Saturday, May 6, 2017

Journal Entry - Day 3

Friday, Jan. 20, 2017 - Inauguration Day (1st Day of Donald Trump’s Presidency)

Our Lectio Divina Prayer Group decided to go to Mass and pray the rosary for peace in our nation and in the world, instead of having our regular meeting this morning.  I couldn’t go to the Mass because of a family obligation, however, I was able to join my friends for the rosary.

By the time I arrived at the daily chapel, I felt so unworthy to be there.  During the Sorrowful mysteries of the rosary, I couldn’t help crying.  In prayer, I saw Jesus with the eyes of my heart just gather me up like a little girl in His Arms.  He just held me.  Then he blessed me with His Forgiveness and Mercy and Love!

I felt so incredibly loved, even though I knew I didn’t deserve it.  Jesus washed away my sins.  I invited Him into my heart and soul.  I saw Mary, my holy Mother of God, standing in front of my heart, which looked like open doors to a tabernacle, where Jesus was residing.  I felt such deep, deep peace and love.  I felt that Mary was blessing me with the answer to my prayer, “Please help me to see God’s love for me today.”

I stayed for Eucharistic Adoration after the rosary, just soaking in God’s Holy Presence, and His Holy, Holy, Holy love in my heart.  A good friend of mine started cleaning the daily chapel.  She gave me two glass candle holders to keep, so special!  They looked like tall, clear drinking glasses with a cross etched in the glass. 
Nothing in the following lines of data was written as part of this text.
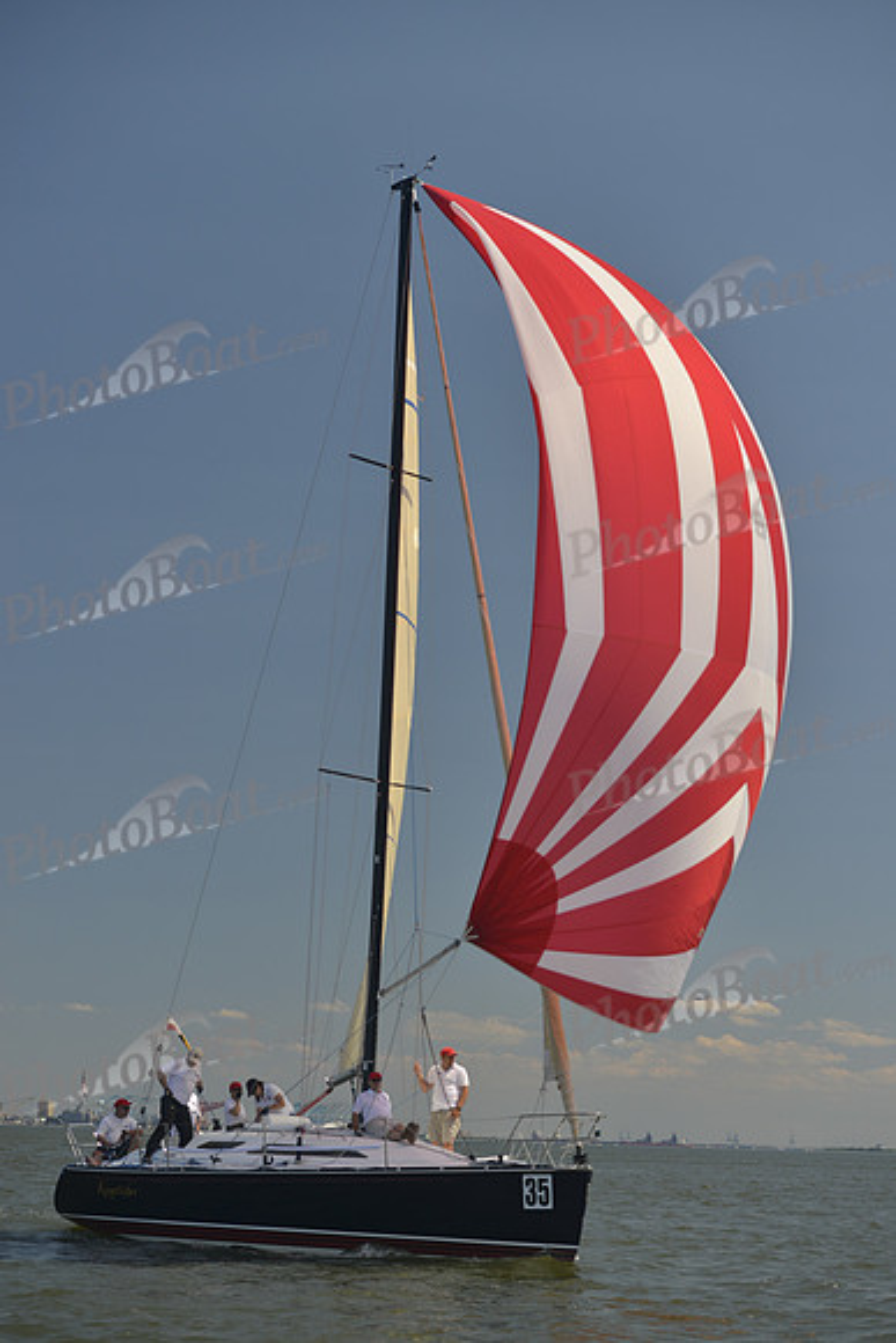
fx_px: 3805
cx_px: 448
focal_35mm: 102
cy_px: 672
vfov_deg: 20.0
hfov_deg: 13.4
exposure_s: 1/1250
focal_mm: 102
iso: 200
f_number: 4.5
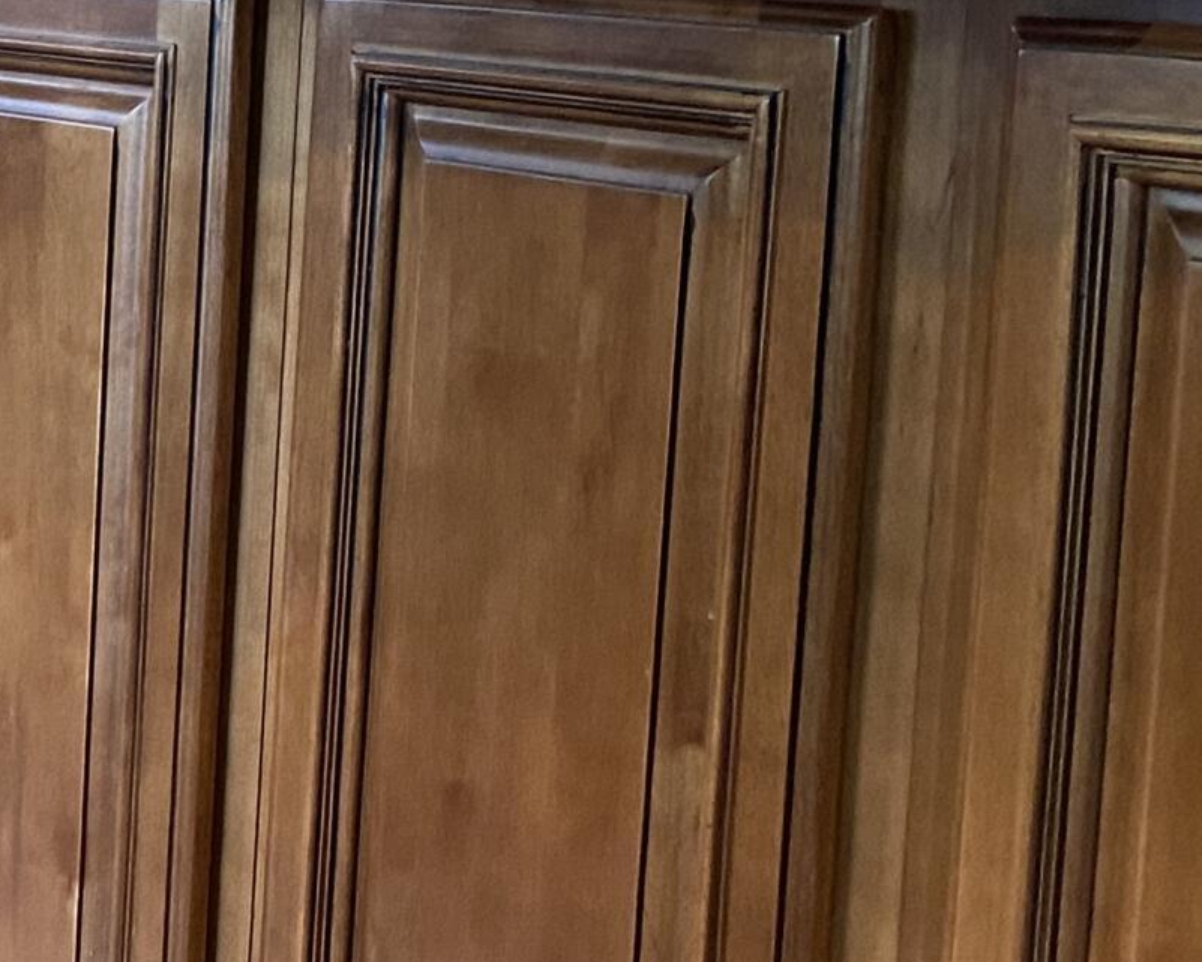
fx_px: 3380
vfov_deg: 16.0
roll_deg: -2.6
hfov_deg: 16.8
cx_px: -953
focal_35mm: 95
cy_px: 101
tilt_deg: -4.1
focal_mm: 4.25
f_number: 1.8
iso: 250
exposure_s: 1/60
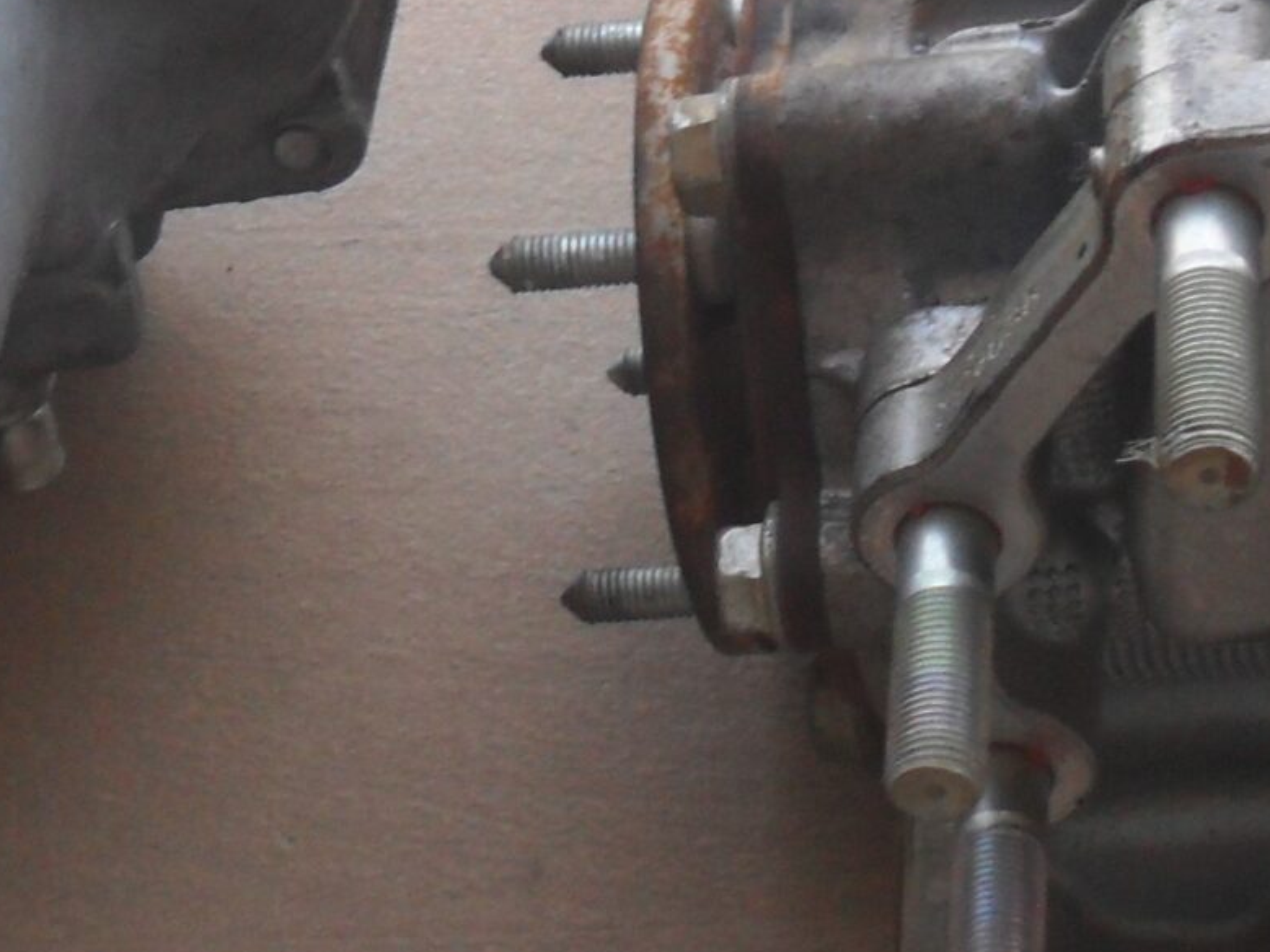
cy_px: 11
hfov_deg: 17.1
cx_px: 763
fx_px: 4218
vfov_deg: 12.7
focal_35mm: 115
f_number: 3
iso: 80
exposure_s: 1/90
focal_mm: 6.3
My friend said she usually throws them away when she replaces them with new ones, but she said I could have them.  She poured a small amount of remaining hot wax from one of the glass candle holders into the other one.  These candle holders were next to the tabernacle day and night, next to Jesus’ Holy Presence in the Eucharist!  How special!  What a blessing!  Praise God!!